On the other side, we have the protection of endangered species. The wolf in France, for example costs taxpayers hundreds of thousands of euros a year, without generating a return on investment. The option of making this expenditure is a conscious choice that reflects a value system that opts for the preservation of an animal at a personal cost and without tangible return.

That why we will have below some reflection on soil preservation as it is not well advanced and needs to be deepened.

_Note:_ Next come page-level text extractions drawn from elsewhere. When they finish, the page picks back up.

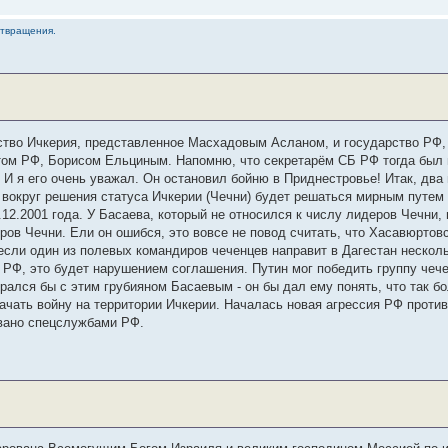
отвращения.
ство Ичкерия, представленное Масхадовым Асланом, и государство РФ,
ом РФ, Борисом Ельциным. Напомню, что секретарём СБ РФ тогда был 
И я его очень уважал. Он остановил бойню в Приднестровье! Итак, два
 вокруг решения статуса Ичкерии (Чечни) будет решаться мирным путем
.12.2001 года. У Басаева, который не относился к числу лидеров Чечни
ов Чечни. Ели он ошибся, это вовсе не повод считать, что Хасавюртов
 если один из полевых командиров чеченцев направит в Дагестан несколь
 РФ, это будет нарушением соглашения. Путин мог победить группу чеч
ался бы с этим грубияном Басаевым - он бы дал ему понять, что так б
чать войну на территории Ичкерии. Началась новая агрессия РФ против 
овано спецслужбами РФ.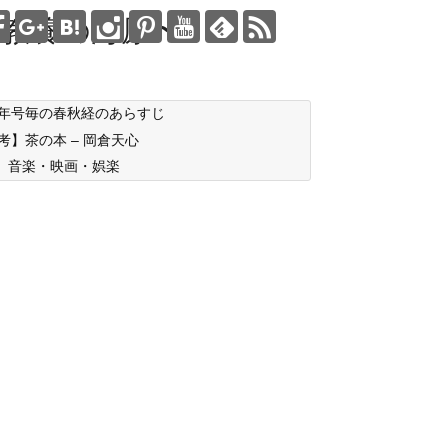
教養の海原〜
年号毎の春秋経のあらすじ
考】茶の本 – 岡倉天心
音楽・映画・娯楽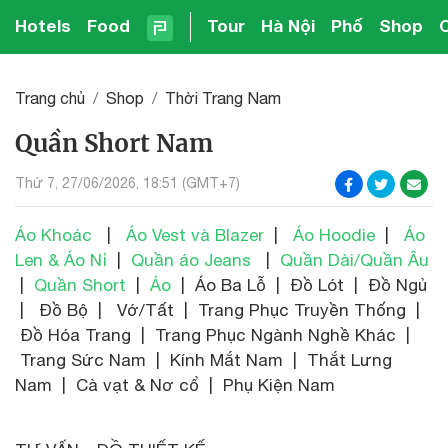
Hotels
Food
Tour
Hà Nội
Phố
Shop
Trang chủ
Shop
Thời Trang Nam
Quần Short Nam
Thứ 7, 27/06/2026, 18:51 (GMT+7)
Áo Khoác
|
Áo Vest và Blazer
|
Áo Hoodie
|
Áo
Len & Áo Nỉ
|
Quần áo Jeans
|
Quần Dài/Quần Âu
|
Quần Short
|
Áo
| Áo Ba Lỗ | Đồ Lót | Đồ Ngủ
| Đồ Bộ | Vớ/Tất | Trang Phục Truyền Thống |
Đồ Hóa Trang | Trang Phục Ngành Nghề Khác |
Trang Sức Nam | Kính Mắt Nam | Thắt Lưng
Nam | Cà vạt & Nơ cổ | Phụ Kiện Nam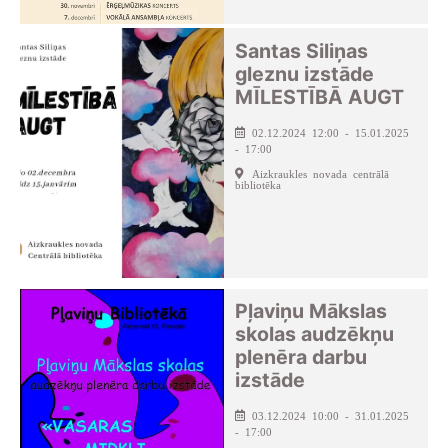
Santas Siliņas
gleznu izstāde
MĪLESTĪBĀ AUGT
02.12.2024 12:00 - 15.01.2025
- 17:00
Aizkraukles novada centrālā
bibliotēka
Pļaviņu Mākslas
skolas audzēkņu
plenēra darbu
izstāde
03.12.2024 10:00 - 31.01.2025
- 17:00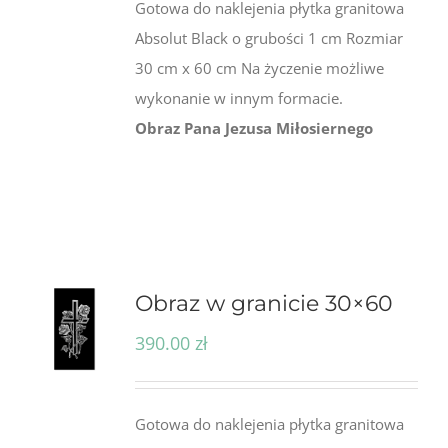
Gotowa do naklejenia płytka granitowa
Absolut Black o grubości 1 cm Rozmiar
30 cm x 60 cm Na życzenie możliwe
wykonanie w innym formacie.
Obraz Pana Jezusa Miłosiernego
Obraz w granicie 30×60
390.00
zł
Gotowa do naklejenia płytka granitowa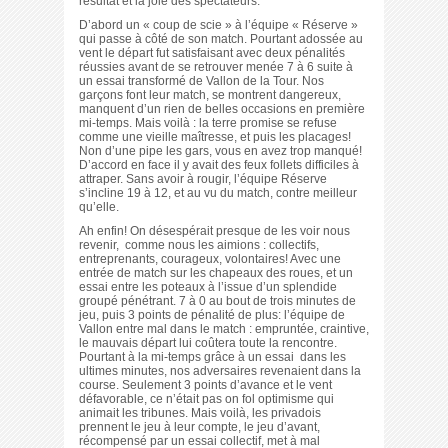
résultat et la joie des spectateurs.
D’abord un « coup de scie » à l’équipe « Réserve »
qui passe à côté de son match. Pourtant adossée au
vent le départ fut satisfaisant avec deux pénalités
réussies avant de se retrouver menée 7 à 6 suite à
un essai transformé de Vallon de la Tour. Nos
garçons font leur match, se montrent dangereux,
manquent d’un rien de belles occasions en première
mi-temps. Mais voilà : la terre promise se refuse
comme une vieille maîtresse, et puis les placages!
Non d’une pipe les gars, vous en avez trop manqué!
D’accord en face il y avait des feux follets difficiles à
attraper. Sans avoir à rougir, l’équipe Réserve
s’incline 19 à 12, et au vu du match, contre meilleur
qu’elle.
Ah enfin! On désespérait presque de les voir nous
revenir, comme nous les aimions : collectifs,
entreprenants, courageux, volontaires! Avec une
entrée de match sur les chapeaux des roues, et un
essai entre les poteaux à l’issue d’un splendide
groupé pénétrant. 7 à 0 au bout de trois minutes de
jeu, puis 3 points de pénalité de plus: l’équipe de
Vallon entre mal dans le match : empruntée, craintive,
le mauvais départ lui coûtera toute la rencontre.
Pourtant à la mi-temps grâce à un essai dans les
ultimes minutes, nos adversaires revenaient dans la
course. Seulement 3 points d’avance et le vent
défavorable, ce n’était pas on fol optimisme qui
animait les tribunes. Mais voilà, les privadois
prennent le jeu à leur compte, le jeu d’avant,
récompensé par un essai collectif, met à mal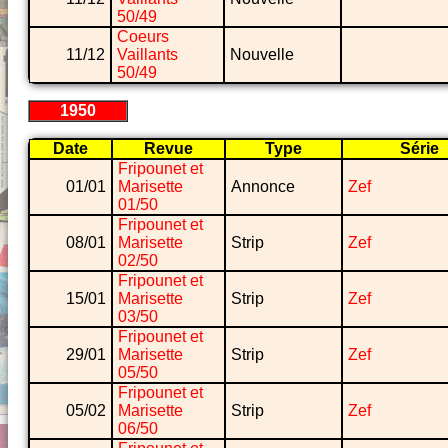
50/49
Coeurs
11/12
Vaillants
Nouvelle
50/49
1950
Date
Revue
Type
Série
Fripounet et
01/01
Marisette
Annonce
Zef
01/50
Fripounet et
08/01
Marisette
Strip
Zef
02/50
Fripounet et
15/01
Marisette
Strip
Zef
03/50
Fripounet et
29/01
Marisette
Strip
Zef
05/50
Fripounet et
05/02
Marisette
Strip
Zef
06/50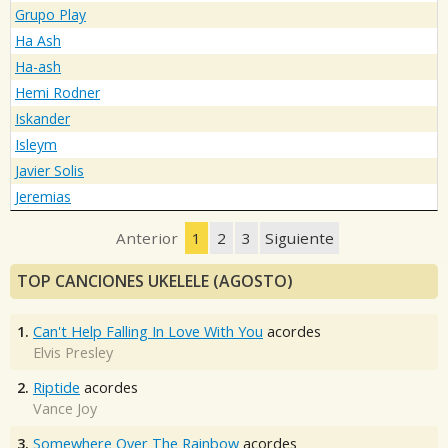
Grupo Play
Ha Ash
Ha-ash
Hemi Rodner
Iskander
Isleym
Javier Solis
Jeremias
Anterior
1
2
3
Siguiente
TOP CANCIONES UKELELE (AGOSTO)
1.
Can't Help Falling In Love With You
acordes
Elvis Presley
2.
Riptide
acordes
Vance Joy
3.
Somewhere Over The Rainbow
acordes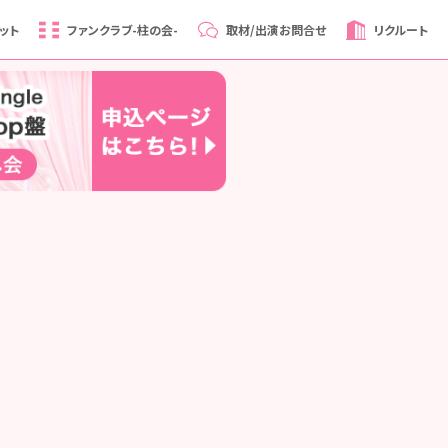
ット
ファンクラブ
-柱の会-
取材/出演
お問合せ
リクルート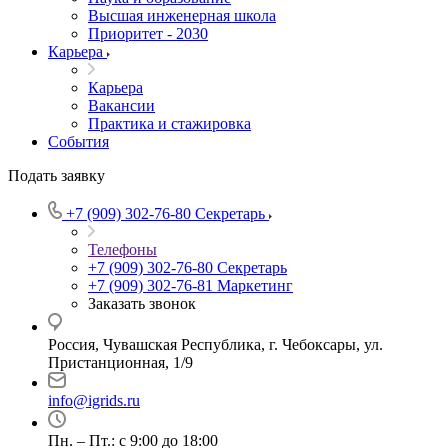
Высшая инженерная школа
Приоритет - 2030
Карьера
Карьера
Вакансии
Практика и стажировка
События
Подать заявку
+7 (909) 302-76-80
Секретарь
Телефоны
+7 (909) 302-76-80
Секретарь
+7 (909) 302-76-81
Маркетинг
Заказать звонок
Россия, Чувашская Республика, г. Чебоксары, ул.
Пристанционная, 1/9
info@igrids.ru
Пн. – Пт.: с 9:00 до 18:00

On the one hand, there are figures that can be quoted and the impact of erosion, under certain circumstances can be calculated. It has been estimated, for example that ridges and ridges scoured by erosion in the Molassic hillsides of the Southwest have an agricultural yield of 20 to 30% lower than on the slopes in the valley bottoms. Depending on the crop, it is possible to transform the loss into yield and loss of profit. The exercise in fact is more complicated because it would be necessary to compare profit-loss with other land-use options – different cropping systems that better preserve the soil – taking into account the different investments and values ​​of product sales.

Another approach is to start with the costs of damage caused by erosion. For example, it has been estimated that the annual expenditure related to deposits of sediments in ditches and roads in the Lauragais amounts to about 100,000 € per year. These expenditures depend on the volumes of sediment to clear ditches and clear roads and do not take into account the inconvenience of road closures.

Road segments depend on topographic conditions close to the road: steep slopes close to the road are more conducive to generating deposits than low tilt plots with little erosion or serving as eroded sediment deposition areas upstream. It is therefore almost always the same segments of road that require a ditch cleaning or clearing after a major storm. The cost of setting up facilities (grass strips and hedges) that would reduce the volumes deposited is of the same order as that of repairing the damage caused in the first year. Then, the cost of maintenance and junk removal services is much lower, and in this case, it is cheaper to prevent damage than repair.

This first approximation is very simplistic because it is not easy to transfer human resources and machine hours from one budget to another and the cost of files or project editing are not taken into account. It shows however, that orders of magnitude are similar, and the strategy of struggle depends in this case more on a vision of priorities than unrealistic expenditure. Controlling erosion can both be cheaper and avoid the inconvenience of road closures.

These few examples highlight two fundamental aspects that need to be addressed and that are only very rarely explicitly

The first is the costing of all costs related to erosion. Some are relatively simple: yield losses, ditching, road clearing, possibly the destruction of infrastructure … The value of others remains to be determined: pollution of aquatic environments, eutrophication, loss of fertility in the long term … What is the economic value of a clean and natural watercourse compared to a stream that is overloaded with sediments, pesticides and nutrients?

If we can estimate the impact of yield losses today, how can we do it for future generations: what will be the crops and yields in 50 years, 100 years, 500 years, at the time scales of soil restoration? The simplest conditions for these calculations are those of the rich countries of Western Europe. And yet, even here we are in the early stages. In developing countries, the stakes are even greater and the data more sparse. However, moving in this direction would make it possible to better target priorities and control strategies.